Prison de Milan, 30 avril 1928
Très chère Tania,
... Je ne sais si tu as été informée que le procès a été fixé au 28 mai, ce qui signifie que le départ approche. J’ai déjà vu l’avocat Ariis. Ces changements prochains m’excitent grandement ; de manière agréable cependant. Je me sens plus vibrant de vie ; il y aura une certaine lutte, j’imagine. Ne serait-ce que pour quelques jours je me trouverai dans une autre ambiance que celle de la prison.
Je proteste contre tes déductions au sujet des... têtes de cabris. Je suis très informé sur ce commerce. A Turin, j’ai fait en 1919, une large enquête, parce que la municipalité boycottait les agneaux et les chevreaux sardes pour favoriser les lapins piémontais : il y avait à Turin environ quatre mille bergers et paysans sardes en mission spéciale [1] et je voulais les éclairer sur cette question. Les agneaux et les cabris méridionaux arrivaient à Turin sans tête, mais il y a un certain nombre de commerçants locaux qui fournissent aussi la tête. Que la tête d’agneau ou de cabri soit difficile à trouver se voit au fait que promise qu’elle vous est le dimanche vous ne pouvez l’avoir que le mercredi. De plus moi je ne savais jamais s’il s’agissait d’agneau ou de cabri, bien qu’elle fût toujours excellente...

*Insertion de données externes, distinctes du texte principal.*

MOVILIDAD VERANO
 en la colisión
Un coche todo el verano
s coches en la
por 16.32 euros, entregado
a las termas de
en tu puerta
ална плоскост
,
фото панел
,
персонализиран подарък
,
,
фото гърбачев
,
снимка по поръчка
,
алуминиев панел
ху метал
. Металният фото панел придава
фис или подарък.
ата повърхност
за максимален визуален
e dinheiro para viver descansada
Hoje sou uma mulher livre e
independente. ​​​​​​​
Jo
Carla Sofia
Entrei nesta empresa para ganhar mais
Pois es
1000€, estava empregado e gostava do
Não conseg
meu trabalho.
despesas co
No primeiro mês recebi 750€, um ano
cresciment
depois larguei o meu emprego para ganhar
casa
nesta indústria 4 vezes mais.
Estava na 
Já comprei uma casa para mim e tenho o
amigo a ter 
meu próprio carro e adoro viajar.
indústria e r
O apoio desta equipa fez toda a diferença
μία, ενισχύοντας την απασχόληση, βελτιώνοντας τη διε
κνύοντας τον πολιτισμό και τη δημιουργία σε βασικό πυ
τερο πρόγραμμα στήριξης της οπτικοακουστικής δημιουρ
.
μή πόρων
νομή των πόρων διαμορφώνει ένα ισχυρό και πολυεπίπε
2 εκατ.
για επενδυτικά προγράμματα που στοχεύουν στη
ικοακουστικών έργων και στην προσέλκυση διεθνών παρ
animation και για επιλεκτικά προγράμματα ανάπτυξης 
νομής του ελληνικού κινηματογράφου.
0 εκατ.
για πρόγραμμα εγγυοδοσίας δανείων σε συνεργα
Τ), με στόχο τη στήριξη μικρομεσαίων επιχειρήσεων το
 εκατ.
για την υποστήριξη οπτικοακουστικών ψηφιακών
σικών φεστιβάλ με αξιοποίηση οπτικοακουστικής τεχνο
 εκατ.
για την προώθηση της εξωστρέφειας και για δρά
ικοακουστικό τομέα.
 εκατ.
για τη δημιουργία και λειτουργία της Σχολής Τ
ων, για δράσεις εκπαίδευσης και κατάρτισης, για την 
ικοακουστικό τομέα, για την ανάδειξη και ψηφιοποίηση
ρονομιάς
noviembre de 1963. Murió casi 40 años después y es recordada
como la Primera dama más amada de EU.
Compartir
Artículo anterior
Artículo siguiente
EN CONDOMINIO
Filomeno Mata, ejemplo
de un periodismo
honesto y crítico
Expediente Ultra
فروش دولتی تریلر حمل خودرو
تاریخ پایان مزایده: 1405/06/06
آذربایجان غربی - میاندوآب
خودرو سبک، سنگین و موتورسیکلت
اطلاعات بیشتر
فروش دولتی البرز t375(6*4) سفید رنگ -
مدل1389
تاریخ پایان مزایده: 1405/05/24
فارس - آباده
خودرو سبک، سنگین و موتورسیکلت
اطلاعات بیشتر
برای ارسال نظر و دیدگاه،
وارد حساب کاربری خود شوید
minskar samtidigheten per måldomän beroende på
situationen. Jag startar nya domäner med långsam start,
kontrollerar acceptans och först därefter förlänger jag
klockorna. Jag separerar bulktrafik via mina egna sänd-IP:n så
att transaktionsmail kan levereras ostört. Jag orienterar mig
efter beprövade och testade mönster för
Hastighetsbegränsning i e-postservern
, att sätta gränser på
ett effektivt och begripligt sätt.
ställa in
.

Je regrette beaucoup que Julie soit restée si longtemps sans nouvelles. Nous reverrons-nous avant mon départ ? Je ne le crois pas. Ne fais pas d’imprudence. Soigne-toi bien. C’est seulement à cette condition que je serai tranquille. N’oublie pas que désormais je ne pourrai t’écrire que rarement. Je t’embrasse.